■ **SOURCE PASSAGE**:
# BUG REPORT: 921 Phone Modem answers phone



## jtp1947 (Feb 13, 2004)

Is anyone besides myself still having a problem with the 921 modem answering the phone?


----------



## Mark Lamutt (Mar 24, 2002)

It's been reported several times since version L145.


----------



## Orcatek (May 1, 2003)

Heck one of my recievers does 6000, 301, 501 will answer too. Haven't spent the time to figure out which one. I just know how to make it do it.

Call and let the phone ring twice. Hang up and call right back. Modem will answer every time.


----------



## SimpleSimon (Jan 15, 2004)

Orcatek said:


> Heck one of my recievers does 6000, 301, 501 will answer too. Haven't spent the time to figure out which one. I just know how to make it do it.
> 
> Call and let the phone ring twice. Hang up and call right back. Modem will answer every time.


Sounds like this is by design. If so, just who the h* does E* think they are putting devices in the house (without your knowledge!) that can interfere with things like remote monitoring equipment???

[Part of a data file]
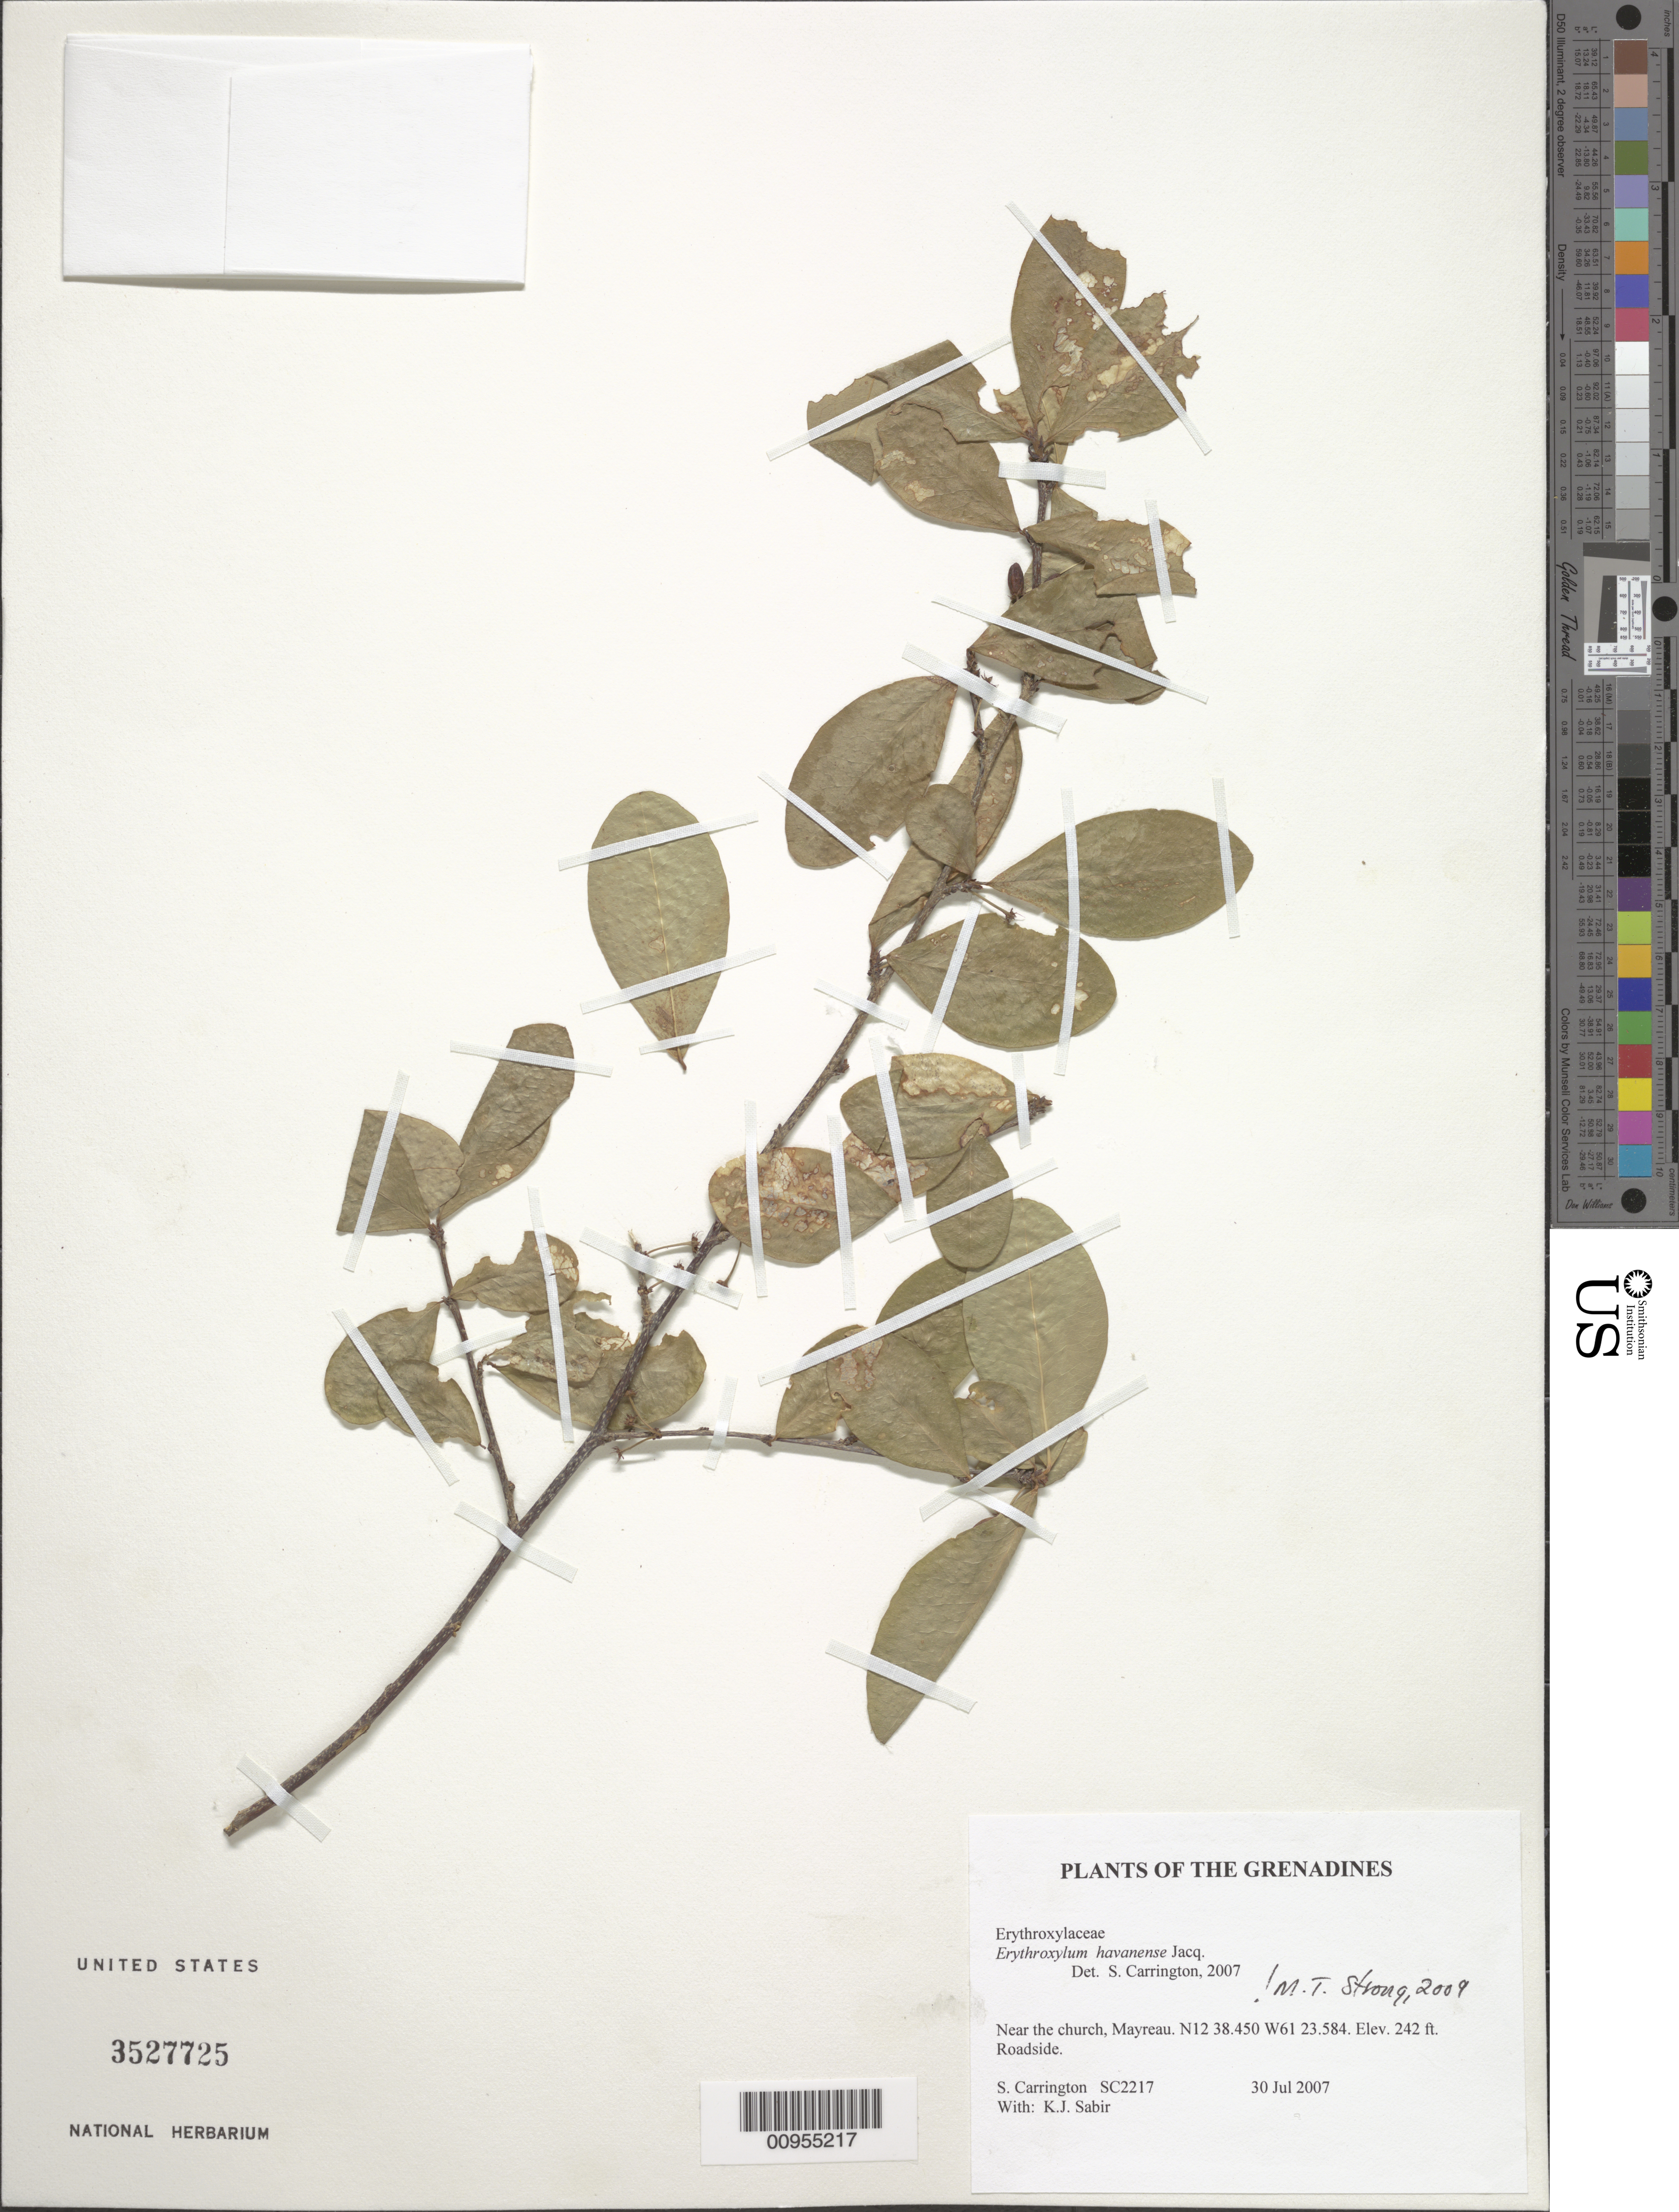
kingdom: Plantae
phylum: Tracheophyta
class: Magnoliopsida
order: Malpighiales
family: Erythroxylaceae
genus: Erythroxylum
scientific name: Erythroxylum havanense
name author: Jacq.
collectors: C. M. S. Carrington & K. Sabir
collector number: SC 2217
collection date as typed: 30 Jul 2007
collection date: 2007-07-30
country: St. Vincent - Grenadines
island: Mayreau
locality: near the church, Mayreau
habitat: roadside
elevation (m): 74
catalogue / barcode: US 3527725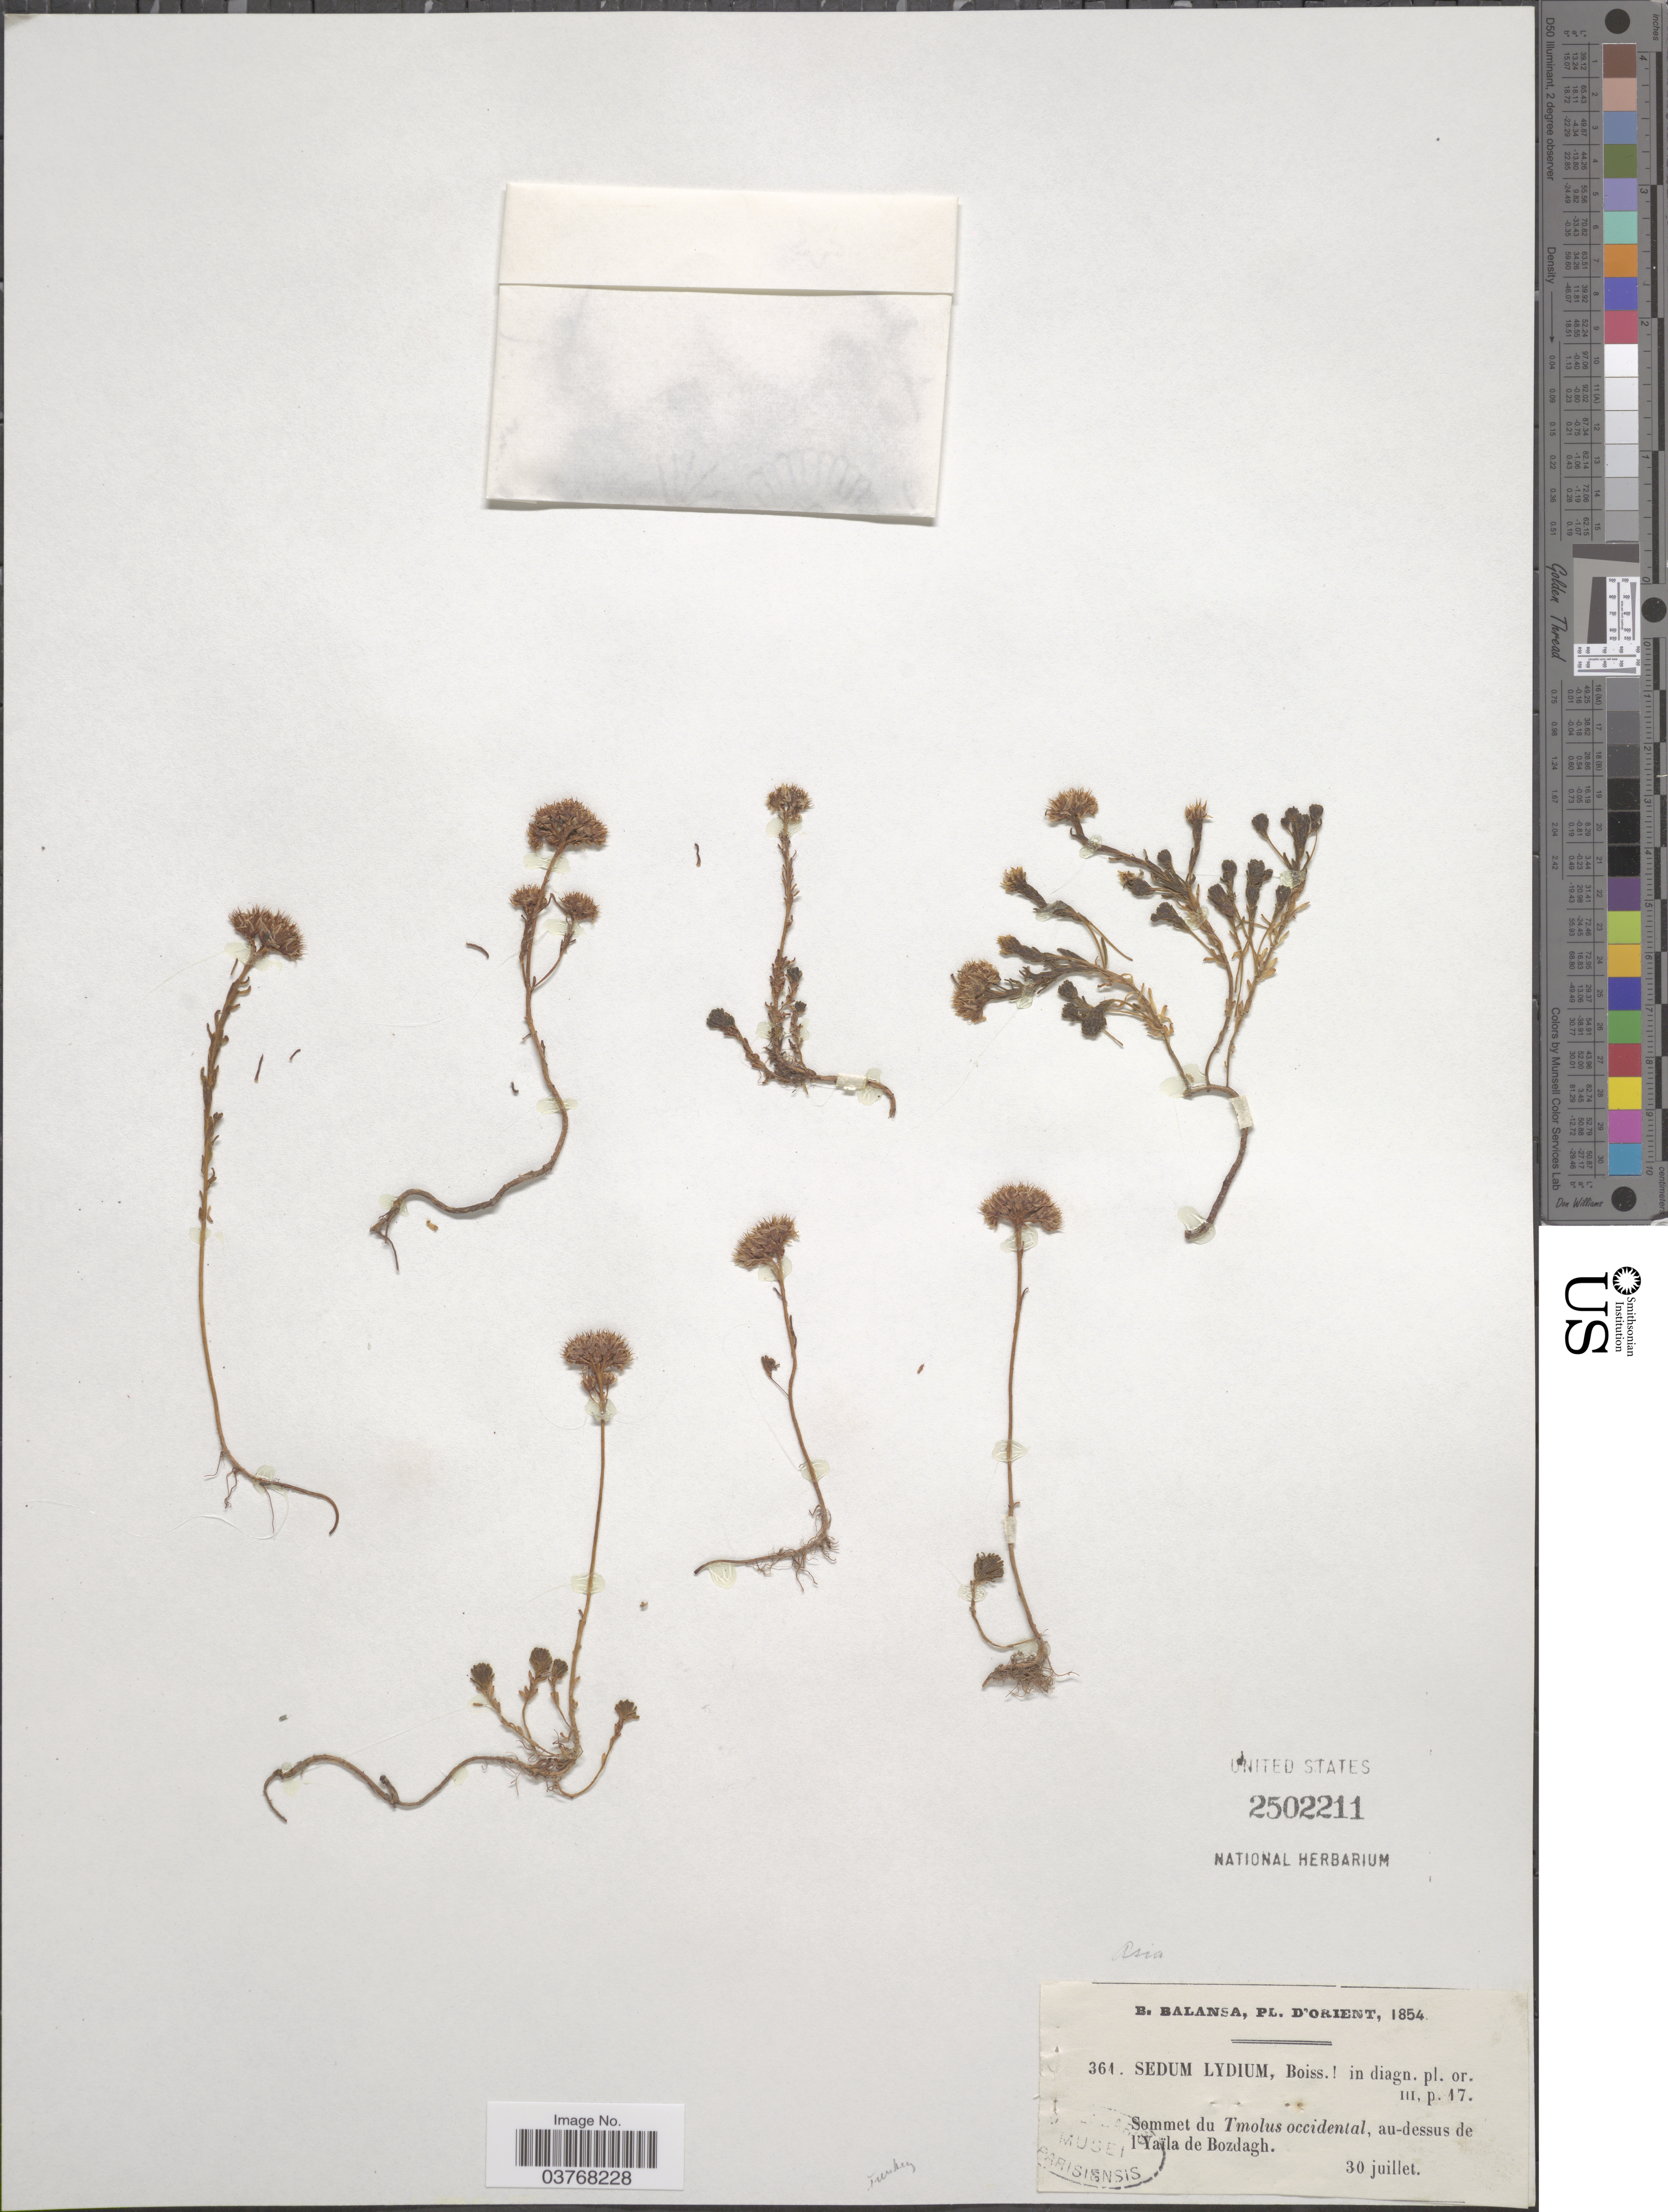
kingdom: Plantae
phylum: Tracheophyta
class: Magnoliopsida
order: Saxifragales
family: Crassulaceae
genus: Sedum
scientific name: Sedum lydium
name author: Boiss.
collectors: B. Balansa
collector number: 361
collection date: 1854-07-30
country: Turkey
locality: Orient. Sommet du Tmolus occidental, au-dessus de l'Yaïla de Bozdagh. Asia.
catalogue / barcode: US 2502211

■ **EXERCISE TASK 1**: Could you return the part of the modem bug report thread from "# BUG REPORT: 921" to "(Mar 24, 2002)"?
■ **EXERCISE TASK 2**: How would you sum up the modem bug report thread in two sentences?
■ **EXERCISE TASK 3**: In the modem bug report thread, since which version has the problem been reported several times?

■ **FULL RESPONSE 1**:
# BUG REPORT: 921 Phone Modem answers phone



## jtp1947 (Feb 13, 2004)

Is anyone besides myself still having a problem with the 921 modem answering the phone?


----------



## Mark Lamutt (Mar 24, 2002)

■ **FULL RESPONSE 2**: A forum thread asks whether others still have the 921 modem answering the phone, and a reply says this has been reported several times since version L145. Another poster says one of their receivers among the 6000, 301 and 501 answers too, and that calling, letting it ring twice, hanging up and calling right back makes the modem answer every time, which a final reply suspects is by design and objects to because it can interfere with remote monitoring equipment.

■ **FULL RESPONSE 3**: Since version L145.